**Work item**
Lines before the one containing "Creates a weekly" are left out; return that line and all lines after it, exactly, through the end of the records below.

Rendered images with source text:
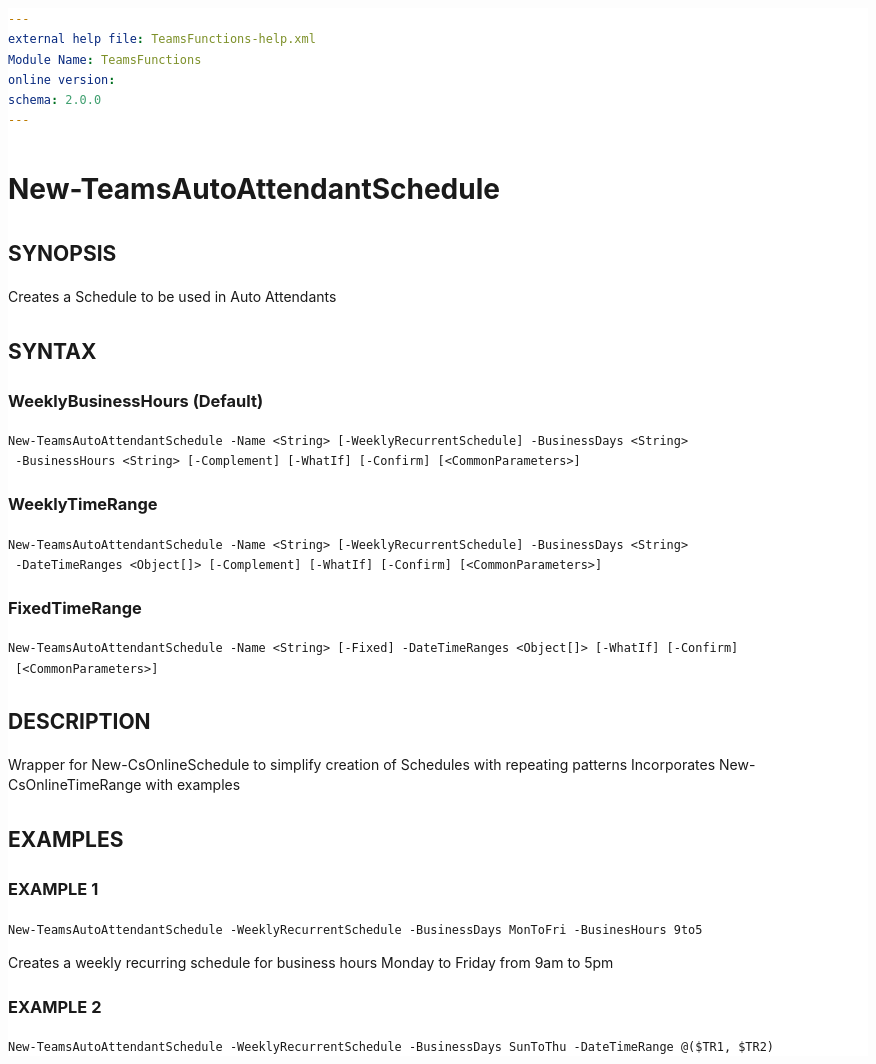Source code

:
 ```yaml
---
external help file: TeamsFunctions-help.xml
Module Name: TeamsFunctions
online version:
schema: 2.0.0
---
```


# New-TeamsAutoAttendantSchedule

## SYNOPSIS
Creates a Schedule to be used in Auto Attendants

## SYNTAX

### WeeklyBusinessHours (Default)
```
New-TeamsAutoAttendantSchedule -Name <String> [-WeeklyRecurrentSchedule] -BusinessDays <String>
 -BusinessHours <String> [-Complement] [-WhatIf] [-Confirm] [<CommonParameters>]
```

### WeeklyTimeRange
```
New-TeamsAutoAttendantSchedule -Name <String> [-WeeklyRecurrentSchedule] -BusinessDays <String>
 -DateTimeRanges <Object[]> [-Complement] [-WhatIf] [-Confirm] [<CommonParameters>]
```

### FixedTimeRange
```
New-TeamsAutoAttendantSchedule -Name <String> [-Fixed] -DateTimeRanges <Object[]> [-WhatIf] [-Confirm]
 [<CommonParameters>]
```

## DESCRIPTION
Wrapper for New-CsOnlineSchedule to simplify creation of Schedules with repeating patterns
Incorporates New-CsOnlineTimeRange with examples

## EXAMPLES

### EXAMPLE 1
```
New-TeamsAutoAttendantSchedule -WeeklyRecurrentSchedule -BusinessDays MonToFri -BusinesHours 9to5
```

Creates a weekly recurring schedule for business hours Monday to Friday from 9am to 5pm

### EXAMPLE 2
```
New-TeamsAutoAttendantSchedule -WeeklyRecurrentSchedule -BusinessDays SunToThu -DateTimeRange @($TR1, $TR2)
```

**Answer space**
Creates a weekly recurring schedule for business hours Monday to Friday from 9am to 5pm

### EXAMPLE 2
```
New-TeamsAutoAttendantSchedule -WeeklyRecurrentSchedule -BusinessDays SunToThu -DateTimeRange @($TR1, $TR2)
```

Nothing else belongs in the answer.